Trecho da página –
+---+
Eu vou dizer que é pior que o doméstico em termos de visibilidade, porque, se for em termos de dar visibilidade, o doméstico é pior - o doméstico tem a mucama que é mucama até hoje. Mas eu vou chegar ao doméstico daqui a pouco. Temos umas pautas bem interessantes, lá em Pernambuco, de tentar fiscalização indireta, etc.
Então, quando a gente leu esse projeto, em setembro, a gente viu que realmente era um pacote de maldade. É totalmente inconstitucional, assim como a gente defende que a reforma trabalhista é inconstitucional em vários pontos, só que é uma luta política. (Palmas.)
Por isso é importante a gente estar aqui no âmbito político, porque a gente sabe que não é um âmbito jurídico. Juridicamente tanto a reforma trabalhista, mesmo posta, é inconstitucional, então a gente tem que ter uma briga política de fé, de estar aqui atrás dos bons empregadores, dos bons empresários, dos membros do Ministério do Trabalho e Emprego, dos membros do Ministério Público que querem mudar isso, porque é político. Juridicamente é inaceitável.
Agora vou falar do doméstico.
Doméstico. Art. 7º da Constituição - são direitos dos trabalhadores urbanos e rurais. Eba, igualou.
+---+
[Entradas armazenadas]
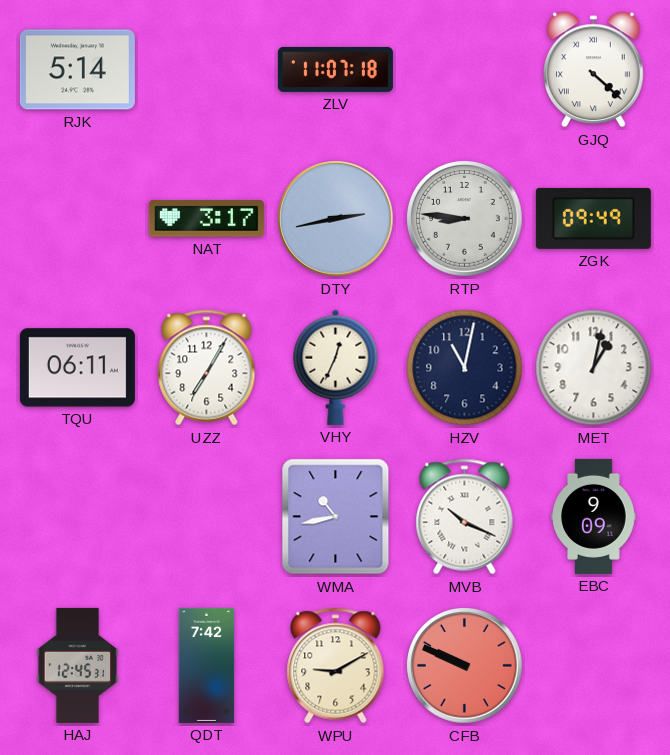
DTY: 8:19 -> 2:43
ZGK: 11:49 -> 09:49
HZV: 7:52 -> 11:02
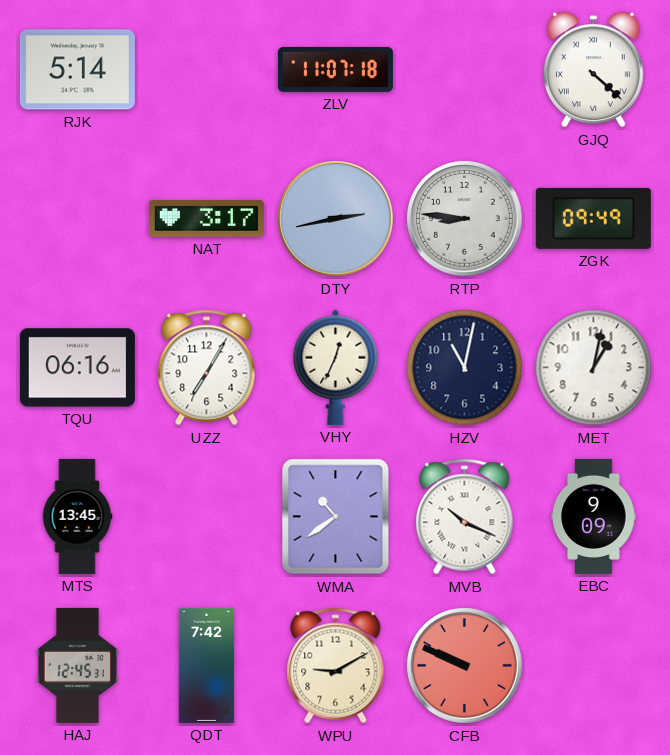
TQU: 06:11 -> 06:16
MTS: none -> 13:45
WMA: 10:43 -> 10:39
+---+
Exercício 1 –
No trecho sobre a reforma trabalhista, altere tudo desde "Eu vou dizer" até "luta política. (Palmas.)", trocando "setembro" por "outubro".
Exercício 2 –
Responda com base no trecho sobre a reforma trabalhista:
(a) Em que estado ficam as pautas de fiscalização indireta citadas?
(b) Em que mês o projeto foi lido?
(c) Qual artigo da Constituição é citado ao falar do doméstico?

Resposta 1 –
Eu vou dizer que é pior que o doméstico em termos de visibilidade, porque, se for em termos de dar visibilidade, o doméstico é pior - o doméstico tem a mucama que é mucama até hoje. Mas eu vou chegar ao doméstico daqui a pouco. Temos umas pautas bem interessantes, lá em Pernambuco, de tentar fiscalização indireta, etc.
Então, quando a gente leu esse projeto, em outubro, a gente viu que realmente era um pacote de maldade. É totalmente inconstitucional, assim como a gente defende que a reforma trabalhista é inconstitucional em vários pontos, só que é uma luta política. (Palmas.)

Resposta 2 –
(a) Pernambuco.
(b) Setembro.
(c) O art. 7º.